About this task:
Please transcribe every record below exactly as written.

Given data:
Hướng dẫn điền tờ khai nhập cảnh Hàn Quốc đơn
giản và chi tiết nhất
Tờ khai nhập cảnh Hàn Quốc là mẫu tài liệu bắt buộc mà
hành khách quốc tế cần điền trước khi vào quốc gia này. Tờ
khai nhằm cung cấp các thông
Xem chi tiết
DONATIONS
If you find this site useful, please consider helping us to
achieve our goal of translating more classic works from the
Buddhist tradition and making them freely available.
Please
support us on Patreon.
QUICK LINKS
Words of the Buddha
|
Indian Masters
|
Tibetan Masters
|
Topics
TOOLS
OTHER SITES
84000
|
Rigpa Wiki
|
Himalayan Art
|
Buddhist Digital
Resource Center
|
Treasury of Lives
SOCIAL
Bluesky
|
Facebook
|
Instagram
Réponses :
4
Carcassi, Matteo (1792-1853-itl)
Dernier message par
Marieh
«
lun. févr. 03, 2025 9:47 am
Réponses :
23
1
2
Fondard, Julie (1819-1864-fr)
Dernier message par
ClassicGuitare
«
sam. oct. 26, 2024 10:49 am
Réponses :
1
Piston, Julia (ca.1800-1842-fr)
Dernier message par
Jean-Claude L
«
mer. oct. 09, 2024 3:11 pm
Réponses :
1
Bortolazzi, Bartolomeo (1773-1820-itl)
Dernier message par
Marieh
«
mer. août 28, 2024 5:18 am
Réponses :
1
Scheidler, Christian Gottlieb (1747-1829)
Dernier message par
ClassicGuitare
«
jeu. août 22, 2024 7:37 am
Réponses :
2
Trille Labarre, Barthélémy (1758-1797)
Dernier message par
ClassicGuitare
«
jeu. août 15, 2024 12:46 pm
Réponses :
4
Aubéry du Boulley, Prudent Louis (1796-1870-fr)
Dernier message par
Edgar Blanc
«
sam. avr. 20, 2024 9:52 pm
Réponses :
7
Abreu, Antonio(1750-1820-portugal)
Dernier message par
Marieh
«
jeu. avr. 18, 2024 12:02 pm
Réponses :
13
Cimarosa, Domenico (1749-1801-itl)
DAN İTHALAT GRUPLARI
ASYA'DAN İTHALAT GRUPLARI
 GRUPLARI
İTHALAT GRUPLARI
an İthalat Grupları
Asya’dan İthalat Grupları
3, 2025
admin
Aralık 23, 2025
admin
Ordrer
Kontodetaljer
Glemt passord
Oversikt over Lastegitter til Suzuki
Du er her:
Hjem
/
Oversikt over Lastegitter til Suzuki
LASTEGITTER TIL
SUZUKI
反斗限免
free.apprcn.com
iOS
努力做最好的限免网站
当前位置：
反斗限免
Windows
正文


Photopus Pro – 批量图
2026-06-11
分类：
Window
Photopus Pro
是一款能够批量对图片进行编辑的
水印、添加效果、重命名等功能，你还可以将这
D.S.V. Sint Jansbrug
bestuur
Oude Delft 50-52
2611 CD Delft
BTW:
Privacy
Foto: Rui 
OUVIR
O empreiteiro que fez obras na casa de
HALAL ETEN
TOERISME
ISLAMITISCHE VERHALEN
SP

Written solution:
Hướng dẫn điền tờ khai nhập cảnh Hàn Quốc đơn
giản và chi tiết nhất
Tờ khai nhập cảnh Hàn Quốc là mẫu tài liệu bắt buộc mà
hành khách quốc tế cần điền trước khi vào quốc gia này. Tờ
khai nhằm cung cấp các thông
Xem chi tiết
DONATIONS
If you find this site useful, please consider helping us to
achieve our goal of translating more classic works from the
Buddhist tradition and making them freely available.
Please
support us on Patreon.
QUICK LINKS
Words of the Buddha
|
Indian Masters
|
Tibetan Masters
|
Topics
TOOLS
OTHER SITES
84000
|
Rigpa Wiki
|
Himalayan Art
|
Buddhist Digital
Resource Center
|
Treasury of Lives
SOCIAL
Bluesky
|
Facebook
|
Instagram
Réponses :
4
Carcassi, Matteo (1792-1853-itl)
Dernier message par
Marieh
«
lun. févr. 03, 2025 9:47 am
Réponses :
23
1
2
Fondard, Julie (1819-1864-fr)
Dernier message par
ClassicGuitare
«
sam. oct. 26, 2024 10:49 am
Réponses :
1
Piston, Julia (ca.1800-1842-fr)
Dernier message par
Jean-Claude L
«
mer. oct. 09, 2024 3:11 pm
Réponses :
1
Bortolazzi, Bartolomeo (1773-1820-itl)
Dernier message par
Marieh
«
mer. août 28, 2024 5:18 am
Réponses :
1
Scheidler, Christian Gottlieb (1747-1829)
Dernier message par
ClassicGuitare
«
jeu. août 22, 2024 7:37 am
Réponses :
2
Trille Labarre, Barthélémy (1758-1797)
Dernier message par
ClassicGuitare
«
jeu. août 15, 2024 12:46 pm
Réponses :
4
Aubéry du Boulley, Prudent Louis (1796-1870-fr)
Dernier message par
Edgar Blanc
«
sam. avr. 20, 2024 9:52 pm
Réponses :
7
Abreu, Antonio(1750-1820-portugal)
Dernier message par
Marieh
«
jeu. avr. 18, 2024 12:02 pm
Réponses :
13
Cimarosa, Domenico (1749-1801-itl)
DAN İTHALAT GRUPLARI
ASYA'DAN İTHALAT GRUPLARI
 GRUPLARI
İTHALAT GRUPLARI
an İthalat Grupları
Asya’dan İthalat Grupları
3, 2025
admin
Aralık 23, 2025
admin
Ordrer
Kontodetaljer
Glemt passord
Oversikt over Lastegitter til Suzuki
Du er her:
Hjem
/
Oversikt over Lastegitter til Suzuki
LASTEGITTER TIL
SUZUKI
反斗限免
free.apprcn.com
iOS
努力做最好的限免网站
当前位置：
反斗限免
Windows
正文


Photopus Pro – 批量图
2026-06-11
分类：
Window
Photopus Pro
是一款能够批量对图片进行编辑的
水印、添加效果、重命名等功能，你还可以将这
D.S.V. Sint Jansbrug
bestuur
Oude Delft 50-52
2611 CD Delft
BTW:
Privacy
Foto: Rui 
OUVIR
O empreiteiro que fez obras na casa de
HALAL ETEN
TOERISME
ISLAMITISCHE VERHALEN
SP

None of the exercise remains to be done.